> BRIEF 1
In the text about the Minneapolis Jewish Artists' Laboratory, condense the paragraph beginning "Meryll Page is a teacher" into a short bulleted list that keeps its main facts.

> SELECTED TEXT
• • • • • • •

Robyn Awend is the Twin Cities Jewish Cultural Arts Director of the Sabes Jewish Community Center and the St. Paul JCC as well as the Coordinator of the Minneapolis Jewish Artists' Laboratory.  She is a practicing artist who uses her Jewish identity as a focal point of her work, and is a founding member of Form+Content Gallery in downtown, Minneapolis.

Meryll Page is a teacher and writer who rejoins us to guide us in exploration of Jewish text. She has taught history and Jewish studies for many years. Meryll is a consultant to the Minnesota Humanities Institute and writes about the connection between food and the weekly Torah portion at the Tasting Torah site.  Meryll is also the co-author of the non-fiction work, Jewish Luck.


*header on this website is based on an image of a cut-paper sketchbook by lab artist Rani Halpern

Artist Updates

In the fall of 2019, Ann Ginsburgh Hofkin did an independent artist residency at the Grand Marais Art Colony. She also was invited to the annual meeting of the National Oral History Association in Salt Lake City. There she sat  on a panel that explored the power of interactive reality (including augmented and virtual reality technologies) to influence how we perceive our environment.

Josh Awend joined us to record a podcast with lab members on the theme of Jewish identity. You can find it here as well as other podcasts he has recorded.

• • • • • • •

> INPUT FOR THIS TASK
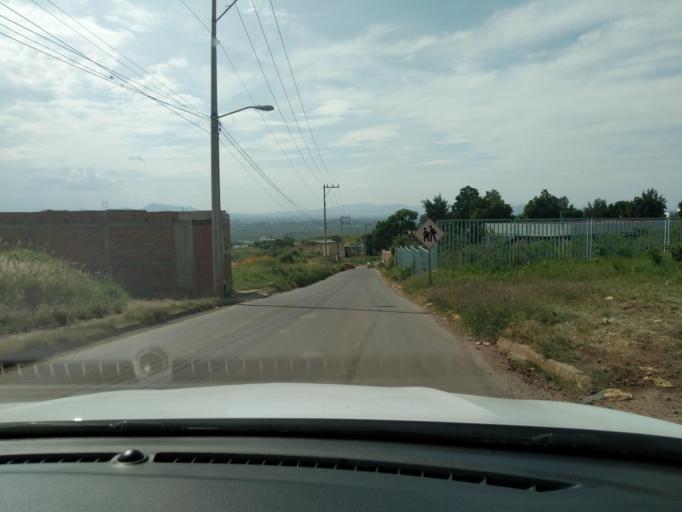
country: MX
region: Jalisco
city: San Jose del Castillo
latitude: 20.5254
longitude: -103.2319
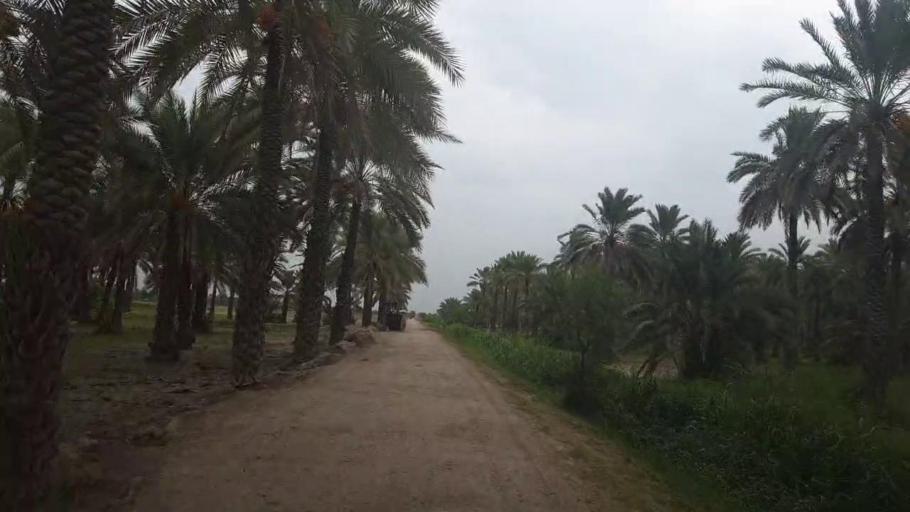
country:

• • • • • • •

> BRIEF 2
Render every line of the records above as a numbered list, omitting blank lines and leaving the pictures out.

> TASK RESULT 1
- Teacher and writer, returning to guide exploration of Jewish text
- Has taught history and Jewish studies for many years
- Consultant to the Minnesota Humanities Institute
- Writes about how food connects to the weekly Torah portion at the Tasting Torah site
- Co-author of the non-fiction work Jewish Luck

> TASK RESULT 2
1. country: MX
2. region: Jalisco
3. city: San Jose del Castillo
4. latitude: 20.5254
5. longitude: -103.2319
6. country:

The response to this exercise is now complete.